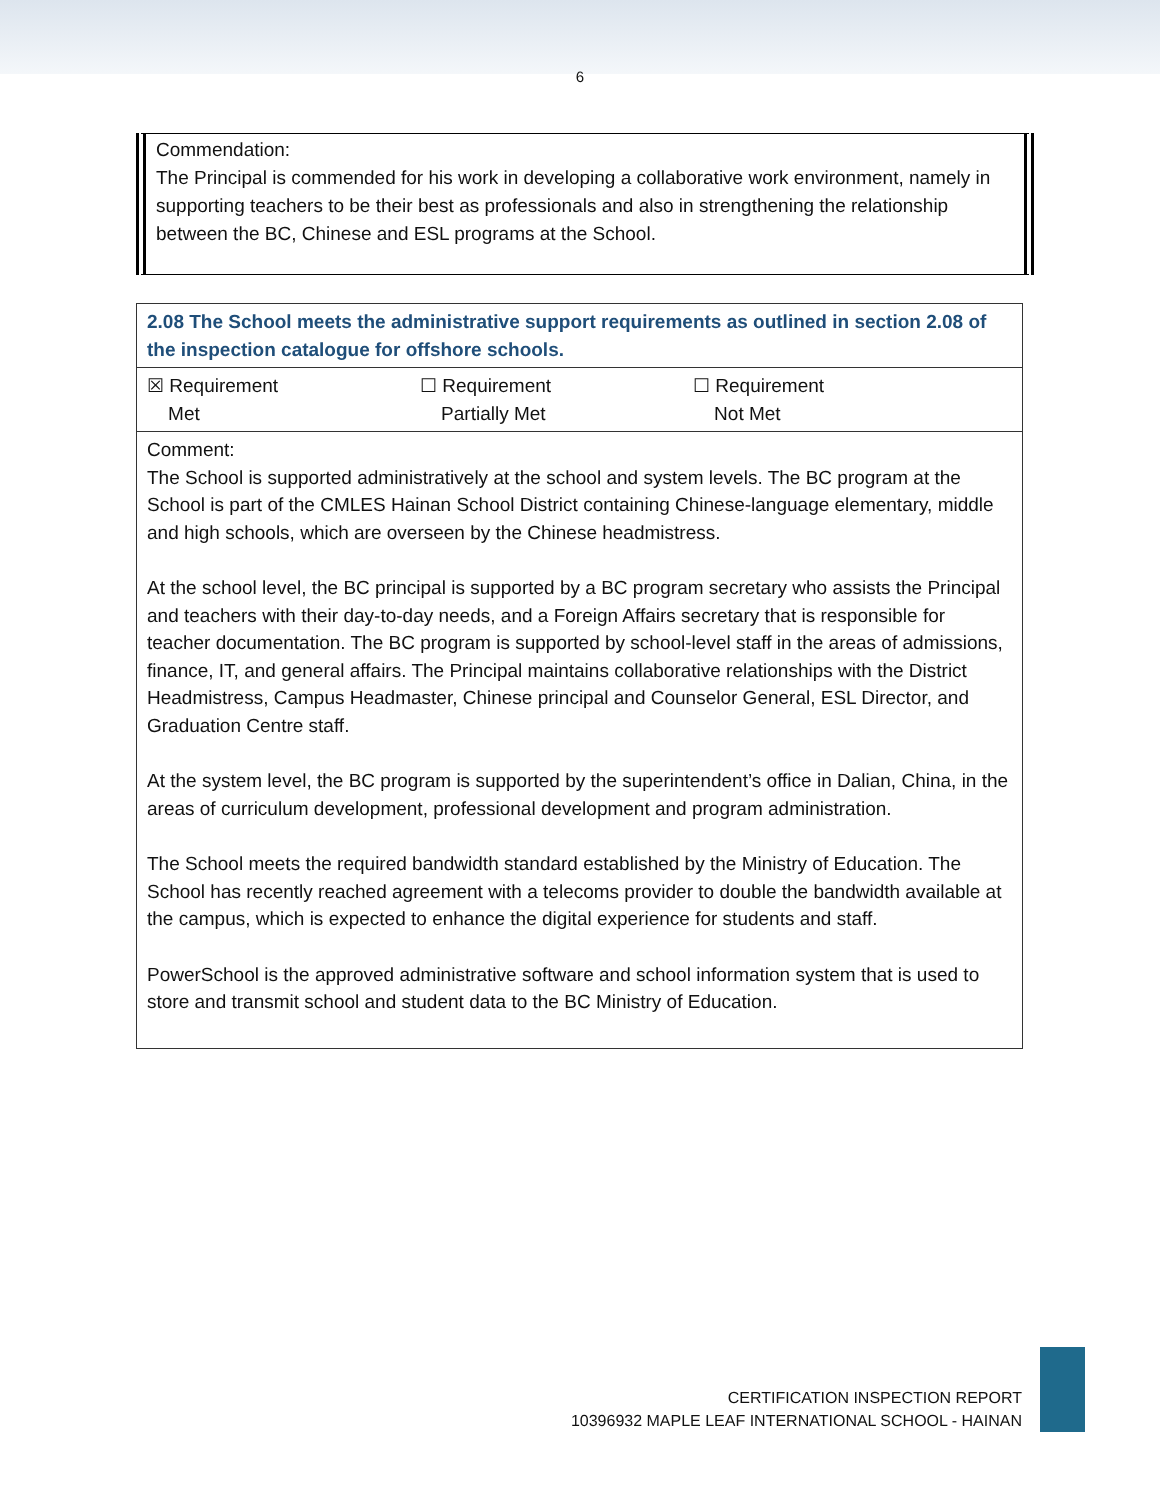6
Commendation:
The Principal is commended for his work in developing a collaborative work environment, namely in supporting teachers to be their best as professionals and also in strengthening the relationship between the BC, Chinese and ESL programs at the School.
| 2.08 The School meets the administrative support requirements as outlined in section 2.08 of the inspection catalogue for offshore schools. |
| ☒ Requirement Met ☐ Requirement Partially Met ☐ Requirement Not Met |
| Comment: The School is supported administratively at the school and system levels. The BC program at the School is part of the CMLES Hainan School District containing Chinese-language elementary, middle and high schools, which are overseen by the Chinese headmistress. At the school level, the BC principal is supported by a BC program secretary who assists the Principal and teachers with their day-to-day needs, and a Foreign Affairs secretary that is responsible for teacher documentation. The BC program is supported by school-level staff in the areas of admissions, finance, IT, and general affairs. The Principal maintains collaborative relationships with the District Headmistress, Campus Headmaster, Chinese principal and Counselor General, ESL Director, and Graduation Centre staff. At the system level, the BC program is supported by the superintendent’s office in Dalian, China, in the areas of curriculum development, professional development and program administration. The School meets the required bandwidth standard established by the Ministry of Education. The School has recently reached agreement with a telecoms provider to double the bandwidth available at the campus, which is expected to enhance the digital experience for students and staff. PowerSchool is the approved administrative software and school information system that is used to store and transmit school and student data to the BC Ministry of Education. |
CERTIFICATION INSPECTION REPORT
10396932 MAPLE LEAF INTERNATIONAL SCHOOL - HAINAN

+-------+

In the material above, find each line containing the word "meets" and copy it.

**RESULT FOR THIS EXERCISE:**
| 2.08 The School meets the administrative support requirements as outlined in section 2.08 of the inspection catalogue for offshore schools. |
| Comment: The School is supported administratively at the school and system levels. The BC program at the School is part of the CMLES Hainan School District containing Chinese-language elementary, middle and high schools, which are overseen by the Chinese headmistress. At the school level, the BC principal is supported by a BC program secretary who assists the Principal and teachers with their day-to-day needs, and a Foreign Affairs secretary that is responsible for teacher documentation. The BC program is supported by school-level staff in the areas of admissions, finance, IT, and general affairs. The Principal maintains collaborative relationships with the District Headmistress, Campus Headmaster, Chinese principal and Counselor General, ESL Director, and Graduation Centre staff. At the system level, the BC program is supported by the superintendent’s office in Dalian, China, in the areas of curriculum development, professional development and program administration. The School meets the required bandwidth standard established by the Ministry of Education. The School has recently reached agreement with a telecoms provider to double the bandwidth available at the campus, which is expected to enhance the digital experience for students and staff. PowerSchool is the approved administrative software and school information system that is used to store and transmit school and student data to the BC Ministry of Education. |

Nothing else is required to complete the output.